Google may be planning to sell wireless service by partnering with Sprint and T-Mobile, according to numerous media reports this week. If this does take place, it could be the beginning of a significant price war in the cell phone industry, putting some extreme pricing pressure on the two largest carriers, Verizon and AT&T.
A partnership with Sprint and T-Mobile, the industry’s third and fourth largest carriers, would enable Google to enter the market almost immediately. The search engine giant would not have to build an expensive network of cell phone towers throughout the country. Google would probably become a Mobile Virtual Network Operator (MVNO), and purchase excess capacity from Sprint and T-mobile, reselling it under the Google brand name. They might leverage both carriers’ networks to create a mega network that would compete better with the stronger networks of Verizon and AT&T.
Some analysts feel Google may employ the same strategy used by another MVNO. FreedomPop is an MVNO that offers a limited free cell service over Sprint’s network. It has a $7 a month plan that allows for unlimited talk and text with a 500MB of data. They accomplish this pricing structure by only utilizing the data circuits for voice calls using a version of VoIP to carry the call.
Sprint and T-Mobile have plenty of data capacity on their networks, so it would not be a stretch to see Google offering a service similar to FreedomPop. But Google could use both networks to have a larger coverage area.

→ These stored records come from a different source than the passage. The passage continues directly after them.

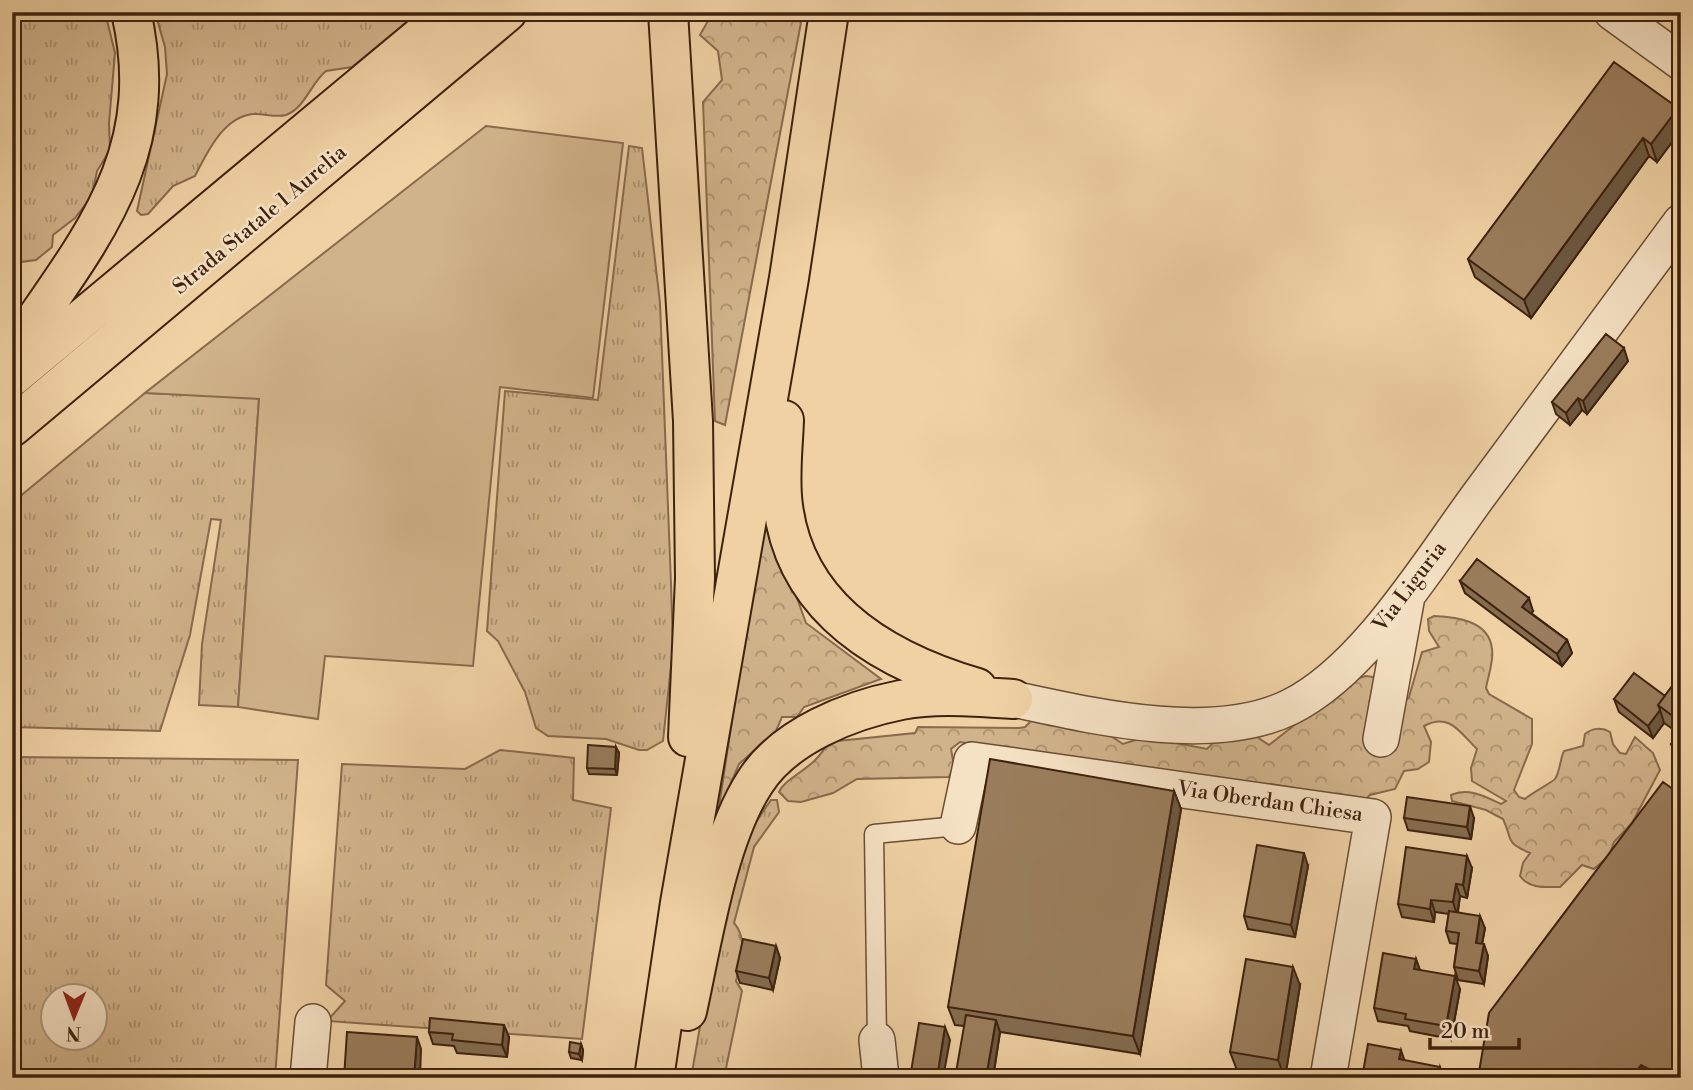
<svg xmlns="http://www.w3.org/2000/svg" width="1693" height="1090" font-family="'Libre Bodoni',serif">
	<defs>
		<pattern id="grass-tufts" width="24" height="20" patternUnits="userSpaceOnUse" patternTransform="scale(1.75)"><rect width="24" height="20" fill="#d1b38b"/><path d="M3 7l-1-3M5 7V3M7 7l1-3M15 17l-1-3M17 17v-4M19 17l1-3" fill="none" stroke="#ab9170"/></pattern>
		<pattern id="forest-crowns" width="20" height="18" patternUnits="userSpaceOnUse" patternTransform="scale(1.75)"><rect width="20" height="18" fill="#d1b38b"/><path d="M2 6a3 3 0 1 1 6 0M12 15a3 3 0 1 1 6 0" fill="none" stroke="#ab9170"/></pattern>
	</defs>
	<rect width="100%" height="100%" fill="#efd1a4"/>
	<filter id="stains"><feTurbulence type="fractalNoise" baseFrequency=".00286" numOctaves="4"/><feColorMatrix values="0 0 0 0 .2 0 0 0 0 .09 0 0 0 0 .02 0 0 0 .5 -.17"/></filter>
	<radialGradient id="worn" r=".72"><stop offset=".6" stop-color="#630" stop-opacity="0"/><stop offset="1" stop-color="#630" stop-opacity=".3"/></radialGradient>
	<path fill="url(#grass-tufts)" stroke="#886a4d" stroke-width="2" fill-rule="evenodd" d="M12 12H105L115 53 109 123 110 150 97 171 92 196 75 218 53 235 52 247 36 260 12 263Z
		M155 12H419L352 67 326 71C311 83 305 108 286 115 276 118 263 113 253 114 223 117 207 153 195 176L173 186 148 214 141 215 137 211 167 74 165 47Z
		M629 146 642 148 660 303 671 584 673 648 663 741 647 750H639L606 739 548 736 536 728 525 692 498 641 487 631 505 391 598 400Z
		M145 393 259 398 238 707 199 705 202 644 221 520 211 519 190 635 160 731 12 727V503Z
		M500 750 574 758 573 800 611 808 582 1039 327 1021 345 1001 326 985 342 764 465 769Z
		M12 757 298 760 275 1078H12ZM52 996H94V1038H52Z
		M771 800H777L779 812 754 847 734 923C748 938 741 963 736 981L742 991 724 1078H691L709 975 749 832Z"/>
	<path fill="url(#forest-crowns)" stroke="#886a4d" stroke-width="2" d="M713 12H803L725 425 715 421 703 102 722 80 718 51 700 35Z
		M766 496 771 526 806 623 881 679 804 707 797 717H782L776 731 739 764 718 813Z
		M1434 616C1455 617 1489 620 1492 649 1494 661 1488 676 1486 688L1489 694 1532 719V744L1514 790 1519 797 1525 799C1531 793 1553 782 1555 779 1560 772 1560 759 1564 751L1583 746 1585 734C1592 728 1602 727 1610 732L1613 744 1620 753 1626 754 1635 737 1653 753 1660 770 1632 823 1614 842 1609 856 1594 869 1582 865 1560 887C1546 887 1529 889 1520 876L1523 863 1530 853C1504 842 1513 840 1503 819L1486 810 1452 801 1451 795C1469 787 1486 797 1501 804L1506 801 1472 781 1471 768 1477 749C1460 733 1450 712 1424 726L1431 742 1429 762 1418 769 1404 771 1395 789 1370 795 1365 800 1271 784 1243 787 960 742 951 749 954 766 949 777 857 779 833 793 801 802 788 801 779 792C786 776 816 769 828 742L915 733 918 727 1019 728 1025 727 1034 718 1103 731 1123 744 1145 737 1207 749 1221 735H1254L1269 745 1352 680 1366 676 1380 678 1400 707 1409 697 1422 652 1439 647 1429 631 1428 619Z"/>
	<path fill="#d1b38b" stroke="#886a4d" stroke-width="2" d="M486 126 623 143 593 398 500 387 473 666 325 656 318 719 238 707 259 399 145 393Z"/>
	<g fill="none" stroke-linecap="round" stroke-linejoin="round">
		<defs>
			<path id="lane" d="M877 1040 874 834 958 826"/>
			<path id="street" d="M1612 12 1681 62
				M1013 699C1092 716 1213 745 1290 707 1365 670 1429 563 1479 495 1546 404 1613 313 1681 222
				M1381 739 1407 596
				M958 826 972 760 1373 817 1328 1078
				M877 1040 881 1078
				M308 1078 313 1022"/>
			<path id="highway" d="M668 12 693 421 695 578 688 737
				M12 354C87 242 165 158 131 12
				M12 377 450 12
				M784 420C783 448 779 478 783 506 796 610 885 661 977 688
				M12 427 507 12
				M687 1011C702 943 717 840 755 782 784 736 850 710 901 700 937 693 976 697 1013 699
				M654 1078 680 903 789 278 829 12"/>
		</defs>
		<use href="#lane" stroke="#6a4e34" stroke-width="21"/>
		<use href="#street" stroke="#6a4e34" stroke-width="38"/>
		<use href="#highway" stroke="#3e220f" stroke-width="42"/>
		<use href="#lane" stroke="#f5e1c4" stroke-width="18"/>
		<use href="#street" stroke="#f5e1c4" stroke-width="35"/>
		<use href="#highway" stroke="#efd1a4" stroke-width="38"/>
	</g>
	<path fill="#846c4f" stroke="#3e220f" stroke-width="2" d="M1678 108 1681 117V130L1657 162 1649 156 1531 318 1475 277 1468 259Z
		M1628 361 1587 414 1582 410 1570 425 1556 414 1552 402Z
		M1460 581 1533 611 1531 613 1567 640 1572 653 1562 666 1465 593Z
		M1681 674V760L1676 756 1671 744 1680 734 1664 723 1653 738 1619 712 1614 699 1665 696Z
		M619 753 617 775 589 774 587 768Z
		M1174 791 1181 809 1140 1054 1000 1032 993 1078 964 1026 955 1025 948 1007Z
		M1681 795V1078H1478Z
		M1404 818H1474L1471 839 1408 830Z
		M1308 866 1295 937 1248 929 1244 916Z
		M1472 868 1467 898 1460 896 1458 912 1485 928 1482 944 1488 956 1484 984 1458 980 1454 967 1457 944 1450 943 1446 931 1449 914 1435 912 1434 922 1402 917 1398 904Z
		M776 946 780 958 773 990 740 983 736 971Z
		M1416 959 1420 970 1460 989 1451 1039 1410 1031 1408 1026 1378 1021 1374 1008Z
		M1300 985 1285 1078 1237 1070 1230 1052Z
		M429 1032 509 1037 507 1057 457 1053 454 1046 433 1044Z
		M581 1044 583 1050 582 1060 571 1058 569 1052Z"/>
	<path fill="#6c5840" stroke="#3e220f" stroke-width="2" d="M1678 108 1681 117V130L1657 162 1651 144Z
		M1643 138 1649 156 1531 318 1524 300Z
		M1624 348 1628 361 1587 414 1583 401Z
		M1578 398 1582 410 1570 425 1566 413Z
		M1529 598 1533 611 1527 619 1522 607Z
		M1567 640 1572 653 1562 666 1557 654Z
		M1660 710 1664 723 1653 738 1648 726Z
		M616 747 619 753 617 775 615 769Z
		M1174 791 1181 809 1140 1054 1133 1036Z
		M1470 806 1474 818 1471 839 1467 827Z
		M1304 853 1308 866 1295 937 1291 925Z
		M1467 856 1472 868 1467 898 1463 885Z
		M1456 884 1460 896 1457 915 1453 902Z
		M1431 900 1435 912 1434 922 1430 909Z
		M1480 916 1485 928 1480 955 1476 943Z
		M1484 944 1488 956 1484 984 1479 971Z
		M776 946 780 958 773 990 769 978Z
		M1416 959 1420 971 1414 969Z
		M1293 967 1300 985 1285 1078 1278 1060Z
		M1455 976 1460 989 1451 1039 1446 1026Z
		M996 1020 1000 1032 993 1078H986Z
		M504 1025 509 1037 507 1057 502 1045Z
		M945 1027 950 1040 943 1078H937Z
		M417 1037 421 1049 420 1078H414Z
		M581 1044 583 1050 582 1060 579 1054Z
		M1401 1050 1405 1062 1399 1059Z
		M1641 1065 1646 1078H1631Z
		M1440 1067 1444 1078H1438Z
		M1564 1072 1566 1078H1559Z"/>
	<path fill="#9a7d5c" stroke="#3e220f" stroke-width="2" d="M1614 62 1678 108 1651 144 1643 138 1524 300 1468 259Z
		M1606 334 1624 348 1583 401 1578 398 1566 413 1552 402Z
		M1477 559 1529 598 1522 607 1567 640 1557 654 1460 581Z
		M1634 673 1665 696 1658 705 1660 710 1648 726 1614 699Z
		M1681 674V717L1678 720 1658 705Z
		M1681 732V751L1671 744Z
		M588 745 616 747 615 769 587 768Z
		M990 759 1174 791 1133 1036 948 1007Z
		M1663 782 1681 795V1078H1666L1641 1065 1631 1078H1572L1564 1072 1559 1078H1478L1489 1013Z
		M1407 797 1470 806 1467 827 1404 818Z
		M1257 845 1304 853 1291 925 1244 916Z
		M1406 847 1467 856 1463 885 1456 884 1453 902 1431 900 1430 909 1398 904Z
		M1449 911 1480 916 1476 943 1484 944 1479 971 1454 967 1459 933 1446 931Z
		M743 939 776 946 769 978 736 971Z
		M1383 953 1416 959 1414 969 1455 976 1446 1026 1405 1019 1406 1014 1374 1008Z
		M1246 959 1293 967 1278 1060 1230 1052Z
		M966 1015 996 1020 986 1078H955Z
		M430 1018 504 1025 502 1045 452 1040 453 1034 429 1032Z
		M919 1023 945 1027 937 1078H910Z
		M347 1032 417 1037 414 1078H344Z
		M570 1042 581 1044 579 1054 569 1052Z
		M1368 1044 1401 1050 1399 1059 1440 1067 1438 1078H1362Z"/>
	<g text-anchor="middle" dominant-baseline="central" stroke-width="5" stroke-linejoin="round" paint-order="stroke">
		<g font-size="21" fill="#3e220f" stroke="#f5e1c4">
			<text transform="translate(260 220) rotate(-40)">Strada Statale 1 Aurelia</text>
			<text transform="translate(1410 587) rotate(-53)">Via Liguria</text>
			<text transform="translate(1270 802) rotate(8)">Via Oberdan Chiesa</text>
		</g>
	</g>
	<rect width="1693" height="1090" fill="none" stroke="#efd1a4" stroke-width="42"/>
	<rect x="14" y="14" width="1665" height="1062" fill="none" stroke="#3e220f" stroke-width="3.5"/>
	<rect x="21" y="21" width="1651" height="1048" fill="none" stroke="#3e220f" stroke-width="2"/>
	<g transform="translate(74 1017) rotate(181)"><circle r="33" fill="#f5e1c4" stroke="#ac957c" stroke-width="2"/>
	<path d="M0-5L12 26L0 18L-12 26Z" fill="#8f2418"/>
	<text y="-10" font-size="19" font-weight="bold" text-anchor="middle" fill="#3e220f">N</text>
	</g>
	<path d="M1430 1038v10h89v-10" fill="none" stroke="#3e220f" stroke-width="3.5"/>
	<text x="1441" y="1038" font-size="21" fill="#3e220f" stroke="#f5e1c4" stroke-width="5" paint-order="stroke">20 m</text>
	<rect width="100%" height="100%" filter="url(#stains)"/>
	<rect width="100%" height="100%" fill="url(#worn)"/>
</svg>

The announcement has already started to make the larger carriers nervous. In a report in the Financial Times on Thursday, Fran Shammo, chief financial officer at Verizon, was quoted as saying he thought the influx of customers from Google might stress out the Sprint and T-Mobile networks .
“Google wants quality of service and there could be an issue if a bigger volume of traffic is placed on their networks,” Shammo said.